There suddenly, in the last half of the race, a horse had leaped ahead from that party-colored group of red, blue and yellow blouses and of white trousers. A horse had sped away to cross the tape; and she had found herself a winner.
There was something personal, something flattering to her vanity, in this triumph.
"The count's jockey rides like a centaur," she exclaimed. "He's English, isn't he?"
"No, Belgian," Candelas answered.
Alicia hardly remembered, very clearly, where the Low Countries might be. This answer did not satisfy her. But no matter; after all, it was enough for her to know the victorious jockey had come from one of those northern countries where all the men are blond and well-dressed.
Candelas began to explain the blind faith that the count, her friend, had in this remarkable Belgian connoisseur of horses. Then she briefly outlined the brilliant program of travels and pleasures the count and she were planning. Along toward the beginning of May they would go to London, and in June to Paris, where the count was hoping to win the _grand prix_ at Longchamps. They expected to pa.s.s the autumn at Nice.
Alicia answered:
"In September, the little marquis and I will be going to Monte Carlo.
You and I simply _must_ see each other, there. There's not much fun just with the men, you know. They don't really know how to amuse us."
When the landau reached the Plaza de Castelar, Alicia asked her friend:
"Have you anything on for to-night?"
"No."
"Well then, come to the Teatro Real with me. They're going to give the divine Bizet's _Carmen_, and Nasi and Pacteschi are going to sing.
Enough said!"
Candelas accepted.
"And now," said Alicia, "I want to go home, to see if any important message has come. Then I'll take you home, dear. You can change your dress and we'll go get Manuel, so he'll invite us out to supper."
The carriage stopped before Alicia's door. Teodora, who had been on the balcony, hurried down. She had a letter in her hand.
"This came for you," said she.
"Who from?"
"From Senor Enrique."
"Enrique!" repeated Alicia, surprised. And she tore the envelope with feverish haste. She read:
"_Come to my room, I beg you. I must see you to-day, without fail._"
The only signature was "_E. D._"
Alicia seemed to ponder. She peered at her friend.
"Do you understand this?" asked she. "It's from Enrique Darles. Remember him? A young chap--Manuel's friend."
Then she asked Teodora:
"Who brought this?"
"An old woman."
"What kind of a looking woman?"
"I don't know. Well--she looked like a janitress."
Alicia lacked decision how to act. The curt authority of those few words had created a good deal of an impression on her. This was the letter of a man; children cannot speak thus. An impatient hand, perhaps a desperate one, had written with vigorous letters the one word, "Urgent,"
on the envelope.
"What shall we do?" asked she.
"When he summons you, that way," judged Candelas, "something serious must have happened to him. Well----"

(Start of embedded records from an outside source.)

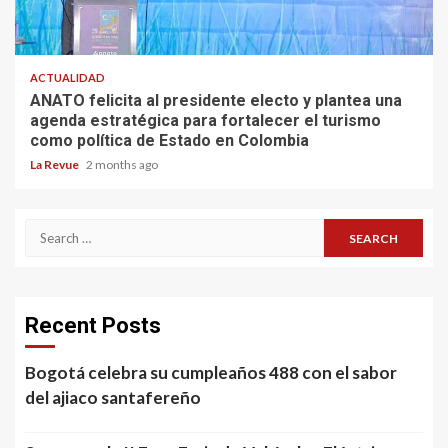
ACTUALIDAD
ANATO felicita al presidente electo y plantea una
agenda estratégica para fortalecer el turismo
como política de Estado en Colombia
La Revue
2 months ago
Search
for:
Recent Posts
Bogotá celebra su cumpleaños 488 con el sabor
del ajiaco santafereño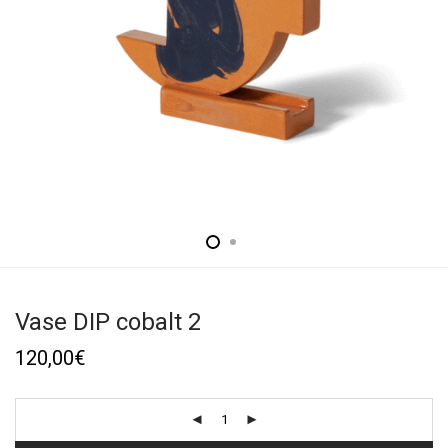
Vase DIP cobalt 2
120,00
€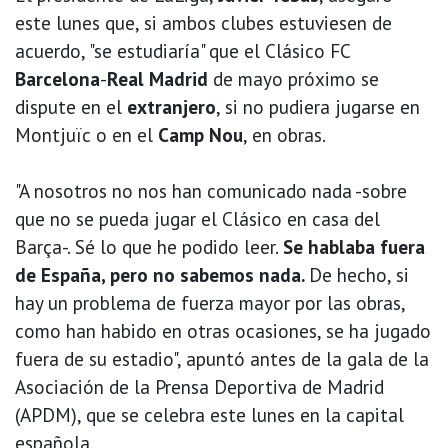
este lunes que, si ambos clubes estuviesen de
acuerdo, "se estudiaría" que el Clásico FC
Barcelona
-
Real Madrid
de mayo próximo se
dispute en el
extranjero
, si no pudiera jugarse en
Montjuïc o en el
Camp Nou
, en obras.
"A nosotros no nos han comunicado nada -sobre
que no se pueda jugar el Clásico en casa del
Barça-. Sé lo que he podido leer.
Se hablaba fuera
de España, pero no sabemos nada.
De hecho, si
hay un problema de fuerza mayor por las obras,
como han habido en otras ocasiones, se ha jugado
fuera de su estadio", apuntó antes de la gala de la
Asociación de la Prensa Deportiva de Madrid
(APDM), que se celebra este lunes en la capital
española.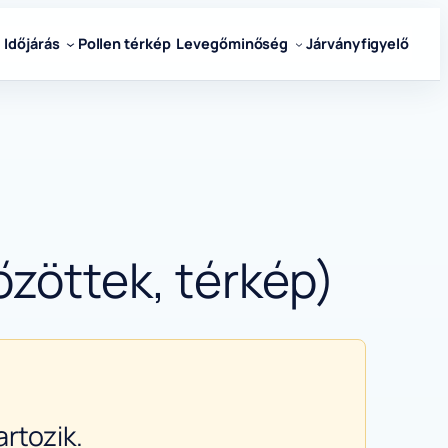
Időjárás
Pollen térkép
Levegőminőség
Járványfigyelő
őzöttek, térkép)
rtozik.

Alicia looked at her watch. It was just six. Without upsetting the program for the evening, she could still afford the luxury of a little condescension. She ordered the coachman:
"Number X, Calle Ballesta. Hurry!"
For a moment the two young women remained silent. Suddenly Candelas exclaimed:
"Have you seen what the papers have been saying about the robbery in Calle Mayor, last night?"
"No. What about it?"
"Oh, a jeweler's shop was robbed."
"A jeweler's!" repeated Alicia.
Her face a.s.sumed an expression of unspeakable anxiety and alarm. She remembered the emerald necklace she had spoken of, so often; and she remembered the evening, too, when Candelas and she had come across Enrique standing motionless in front of the shop window. Suddenly the student's sad face seemed to rise up in her memory. She seemed to be hearing his last words: "You've never proved me. You don't know what kind of a man I am!" And those words, that she had never paid any attention to, now sounded in her ears with prophetic tones.
"What did they steal?" she asked.
"I can't say. I only just glanced over the paper."